The scheme in Gateshead, Tyne and Wear, cut teenage conceptions by 22 per cent over the past six years. "Pro-life" charities complained last September when a sexual health worker, Angela Star, admitted at a conference to giving out morning-after pills outside school gates.
And McDonald's said it was "highly disappointed" that she had not informed it about the contraception she was carrying out on their premises.
But latest figures show that in Gateshead in 1998, 57.1 girls aged 15-17 per 1,000 conceived, which by 2004 had dropped to 44.5 per 1,000. The trust and local council run the Gateshead Teenage Pregnancy and Parenting Partnership, which has now been invited to share its "best practice" with the rest of the country.
It has also had an input on national guidelines to reduce teenage pregnancies.
It has specialist workers targeting the vulnerable groups, and employs a dedicated sexual health worker for children in care.
Gateshead was one of the first areas in the country to offer home visits providing contraception for young mothers.
It is recognised that a second pregnancy can lead to greater social problems for teenage mothers. Barbara Convery, the teenage pregnancy co-ordinator at Gateshead Council, said: "We offer judgement-free, confidential advice and support through our young people's clinics and also through outreach workers."
Ms Star, who was previously named sexual health nurse of the year by the National Association of Nurses for Contraception and Sexual Health, told a conference in Belfast that she had consultations with girls as young as 13.

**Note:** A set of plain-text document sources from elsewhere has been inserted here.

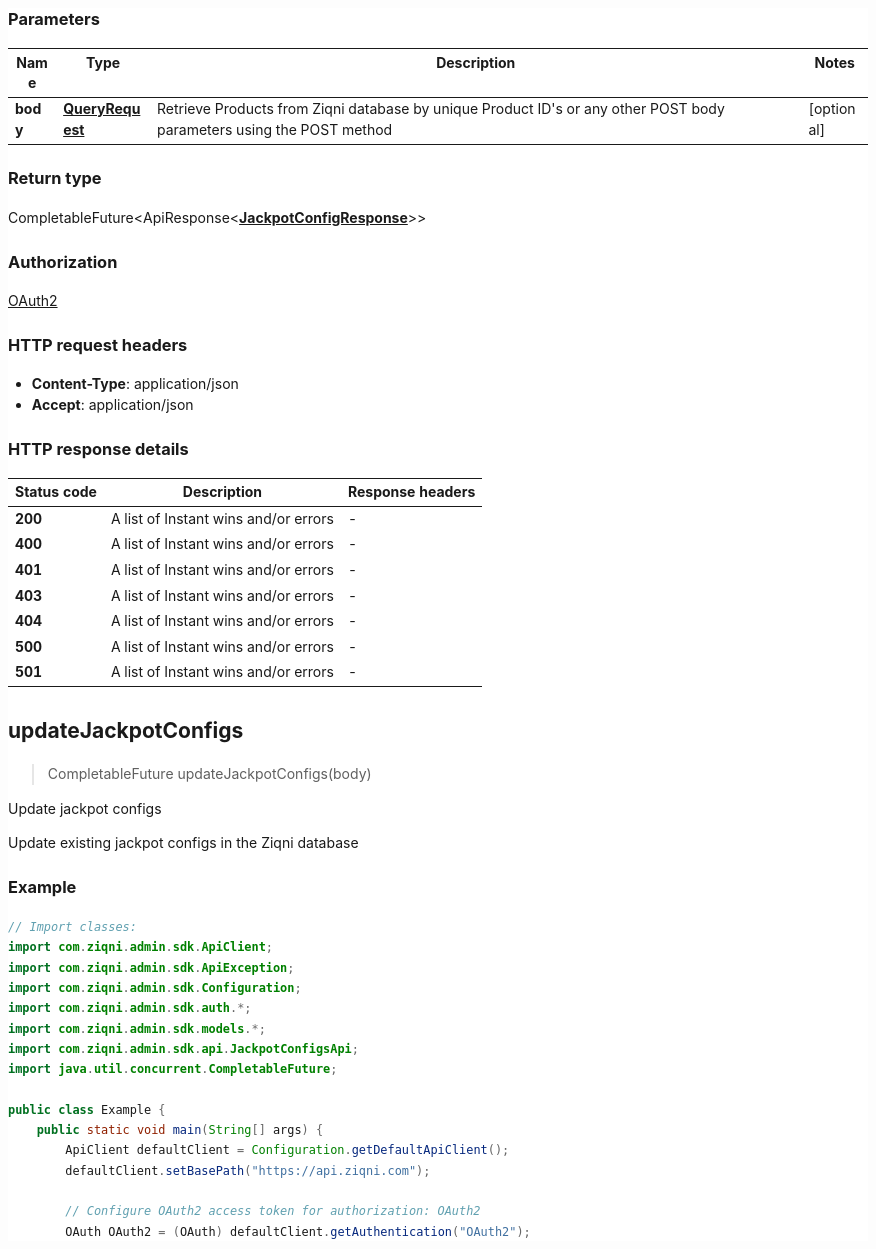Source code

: ### Parameters


Name | Type | Description  | Notes
------------- | ------------- | ------------- | -------------
 **body** | [**QueryRequest**](QueryRequest.md)| Retrieve Products from Ziqni database by unique Product ID&#39;s or any other POST body parameters using the POST method | [optional]

### Return type

CompletableFuture<ApiResponse<[**JackpotConfigResponse**](JackpotConfigResponse.md)>>


### Authorization

[OAuth2](../README.md#OAuth2)

### HTTP request headers

- **Content-Type**: application/json
- **Accept**: application/json

### HTTP response details
| Status code | Description | Response headers |
|-------------|-------------|------------------|
| **200** | A list of Instant wins and/or errors |  -  |
| **400** | A list of Instant wins and/or errors |  -  |
| **401** | A list of Instant wins and/or errors |  -  |
| **403** | A list of Instant wins and/or errors |  -  |
| **404** | A list of Instant wins and/or errors |  -  |
| **500** | A list of Instant wins and/or errors |  -  |
| **501** | A list of Instant wins and/or errors |  -  |


## updateJackpotConfigs

> CompletableFuture<ModelApiResponse> updateJackpotConfigs(body)

Update jackpot configs

Update existing jackpot configs in the Ziqni database

### Example

```java
// Import classes:
import com.ziqni.admin.sdk.ApiClient;
import com.ziqni.admin.sdk.ApiException;
import com.ziqni.admin.sdk.Configuration;
import com.ziqni.admin.sdk.auth.*;
import com.ziqni.admin.sdk.models.*;
import com.ziqni.admin.sdk.api.JackpotConfigsApi;
import java.util.concurrent.CompletableFuture;

public class Example {
    public static void main(String[] args) {
        ApiClient defaultClient = Configuration.getDefaultApiClient();
        defaultClient.setBasePath("https://api.ziqni.com");
        
        // Configure OAuth2 access token for authorization: OAuth2
        OAuth OAuth2 = (OAuth) defaultClient.getAuthentication("OAuth2");
```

She told the conference that young women needed to be in a non-threatening situation so they could make fully informed choices.
According to the Government, teenage pregnancy rates are at their lowest for 20 years. But they are still among the highest in western Europe.
Figures published in February showed that the number of pregnancies among under-18s in England fell by 1.4 per cent between 2003 and 2004.